Task set:
a – From the passage on Sri Lanka's economy, copy the part that opens with the words containing "Sri Lanka is" and closes with "the year 2011.".
b – According to the passage on Sri Lanka's economy, how much does the Emirates Telecommunications Corporation plan to spend, and over what period?
c – Rewrite the paragraph of the passage on Sri Lanka's economy that begins "Sri Lanka's improved economic performance" as a bulleted list that keeps its main facts.
[Provided passage Boundary: Start]
Sri Lanka is currently on the way to an economic revival, with high optimism boosted
by the end of a 26 year civil war which created havoc in the Northern and Eastern
parts of the country. Sri Lanka’s GDP expanded by 7.1% (year-over-year) in the first
quarter which was driven largely by its agriculture & services sectors, industrial
production and soaring tourism. It is forecasted that the GDP of the country will rise
7% this year, before reaching the current government target of 8% in the year 2011.

Sri Lanka’s improved economic performance is partially attributed to the end of the
26 year civil war which has opened up the Northern and Eastern parts of the country
for production purposes. In addition, inflows of remittance payments are soaring
while banking loans are also accelerating. However most importantly the prevailing
peace in the country and expectations of rapid economic growth have attracted more
foreign investments such as the Emirates Telecommunications Corporation which is
the largest phone company in the UAE. The company recently divulged plans to
spend approximately US$ 163 million over a period of 6 months with plans to expand
its network within Sri Lanka. Minor International Thailand’s biggest hotel operator
has also acquired a controlling stake in Kani Lanka Resort & Spa to take advantage of
increased tourism to the island.
[Provided passage Boundary: End]
[Data provided Boundary: Start]
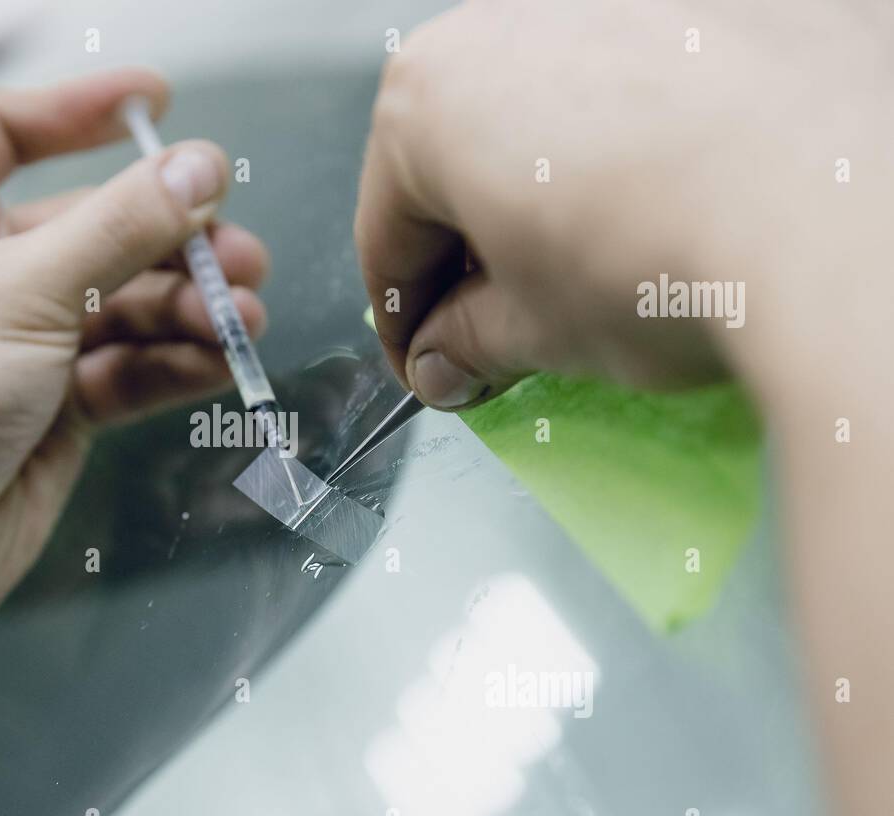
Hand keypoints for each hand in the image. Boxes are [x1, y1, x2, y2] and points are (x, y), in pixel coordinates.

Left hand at [0, 67, 268, 651]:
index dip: (81, 112)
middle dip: (170, 240)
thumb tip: (203, 169)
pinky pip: (129, 366)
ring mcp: (17, 343)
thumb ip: (122, 230)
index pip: (5, 133)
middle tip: (239, 253)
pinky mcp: (55, 407)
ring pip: (122, 302)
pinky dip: (174, 362)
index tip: (160, 103)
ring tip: (243, 318)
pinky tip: (218, 361)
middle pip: (92, 226)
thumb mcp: (23, 294)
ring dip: (187, 307)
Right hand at [355, 0, 888, 411]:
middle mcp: (502, 23)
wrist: (843, 210)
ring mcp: (602, 1)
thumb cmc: (670, 259)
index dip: (404, 325)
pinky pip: (625, 91)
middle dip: (471, 257)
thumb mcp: (536, 332)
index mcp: (426, 100)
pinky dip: (623, 153)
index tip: (431, 365)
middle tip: (501, 336)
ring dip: (544, 200)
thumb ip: (468, 344)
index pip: (386, 237)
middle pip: (454, 166)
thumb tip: (447, 359)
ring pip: (538, 122)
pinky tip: (659, 208)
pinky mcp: (693, 6)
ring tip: (591, 274)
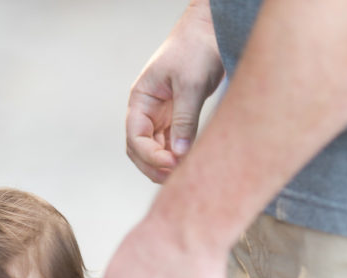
[Data provided Boundary: End]
Exercise responses:
a –
Sri Lanka is currently on the way to an economic revival, with high optimism boosted
by the end of a 26 year civil war which created havoc in the Northern and Eastern
parts of the country. Sri Lanka’s GDP expanded by 7.1% (year-over-year) in the first
quarter which was driven largely by its agriculture & services sectors, industrial
production and soaring tourism. It is forecasted that the GDP of the country will rise
7% this year, before reaching the current government target of 8% in the year 2011.

b – Approximately US$ 163 million over a period of 6 months.

c –
- The end of the 26-year civil war has opened the Northern and Eastern parts of the country for production, partly accounting for Sri Lanka's improved economic performance.
- Remittance inflows are soaring, and bank loans are accelerating.
- Most importantly, peace and expectations of rapid growth have drawn more foreign investment.
- The Emirates Telecommunications Corporation, the UAE's largest phone company, plans to spend about US$ 163 million over 6 months to expand its network in Sri Lanka.
- Minor International, Thailand's biggest hotel operator, has acquired a controlling stake in Kani Lanka Resort & Spa to benefit from increased tourism to the island.